The Government of Canada and the Government of Ontario have heard farmers’ concerns and are responding with new steps to improve the corn production insurance plan. A new tiered corn salvage benefit will be introduced in support of requests from farmers who dealt with deoxynivalenol (DON) in their corn crop last year due to wet weather.
The new tiered salvage benefit will more accurately reflect the additional costs associated with harvesting and handling corn affected by DON and help producers trying to find a market for it. The support, provided under the Canadian Agricultural Partnership, will begin in the 2019 crop year for eligible corn farmers, and the salvage benefit is expanded to include organic corn producers.
This new corn salvage benefit builds on previous government responses to DON-impacted Ontario farmers, including:
- Establishing a partnership with the Grain Farmers of Ontario on proposed research into such areas as developing best management practices for in-season mitigation of DON and for effectively managing the storage of high-DON corn.

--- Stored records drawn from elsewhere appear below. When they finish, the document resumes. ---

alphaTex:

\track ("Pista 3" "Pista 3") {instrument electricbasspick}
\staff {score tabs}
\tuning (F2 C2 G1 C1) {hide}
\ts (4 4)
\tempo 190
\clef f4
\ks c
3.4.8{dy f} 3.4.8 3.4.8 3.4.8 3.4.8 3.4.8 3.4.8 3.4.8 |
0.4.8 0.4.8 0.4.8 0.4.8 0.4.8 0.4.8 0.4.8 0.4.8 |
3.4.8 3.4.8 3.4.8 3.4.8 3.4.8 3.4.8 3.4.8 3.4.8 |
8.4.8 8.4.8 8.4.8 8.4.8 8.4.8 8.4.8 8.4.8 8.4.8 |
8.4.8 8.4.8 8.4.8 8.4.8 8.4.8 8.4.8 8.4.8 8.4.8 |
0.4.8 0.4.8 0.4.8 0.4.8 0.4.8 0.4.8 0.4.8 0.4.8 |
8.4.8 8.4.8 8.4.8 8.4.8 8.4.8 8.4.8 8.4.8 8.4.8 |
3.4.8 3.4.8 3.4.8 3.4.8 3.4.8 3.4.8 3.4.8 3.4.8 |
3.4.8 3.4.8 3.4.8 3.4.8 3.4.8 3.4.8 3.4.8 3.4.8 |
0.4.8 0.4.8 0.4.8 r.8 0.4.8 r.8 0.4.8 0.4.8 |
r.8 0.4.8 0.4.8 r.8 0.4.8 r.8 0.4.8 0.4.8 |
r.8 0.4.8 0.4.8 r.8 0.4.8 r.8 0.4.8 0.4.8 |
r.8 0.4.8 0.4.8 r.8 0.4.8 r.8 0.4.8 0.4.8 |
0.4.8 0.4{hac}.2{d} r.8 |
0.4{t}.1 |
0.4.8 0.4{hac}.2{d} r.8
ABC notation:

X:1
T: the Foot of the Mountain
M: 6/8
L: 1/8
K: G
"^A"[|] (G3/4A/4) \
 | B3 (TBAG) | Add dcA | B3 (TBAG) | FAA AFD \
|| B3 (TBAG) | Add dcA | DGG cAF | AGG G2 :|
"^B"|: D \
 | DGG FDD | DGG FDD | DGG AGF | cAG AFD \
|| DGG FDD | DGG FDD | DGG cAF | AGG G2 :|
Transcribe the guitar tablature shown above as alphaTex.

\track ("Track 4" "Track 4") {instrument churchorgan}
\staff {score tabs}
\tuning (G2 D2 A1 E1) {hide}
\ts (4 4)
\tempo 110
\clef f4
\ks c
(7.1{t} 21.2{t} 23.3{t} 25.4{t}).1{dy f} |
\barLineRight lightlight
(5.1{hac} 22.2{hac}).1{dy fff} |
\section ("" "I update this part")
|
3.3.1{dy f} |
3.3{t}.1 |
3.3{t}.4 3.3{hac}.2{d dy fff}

- The provincial government extending its Commodity Loan Guarantee Program loan repayment deadline, giving producers affected by DON additional time to market their corn. The Ontario government also increased the maximum guaranteed loan limit, on a pilot basis, from $120 million to $200 million for the 2019 and 2020 program years.
- Launching a cost-share program through the Canadian Agricultural Partnership to provide special assistance to farmers experiencing revenue loss over testing for DON.
In addition to the supports to help manage the impacts of DON, the Ontario government also hosted two roundtable sessions with industry representatives to work on connecting farmers with mental health supports and to provide solutions to help the sector find alternate markets for high-DON corn.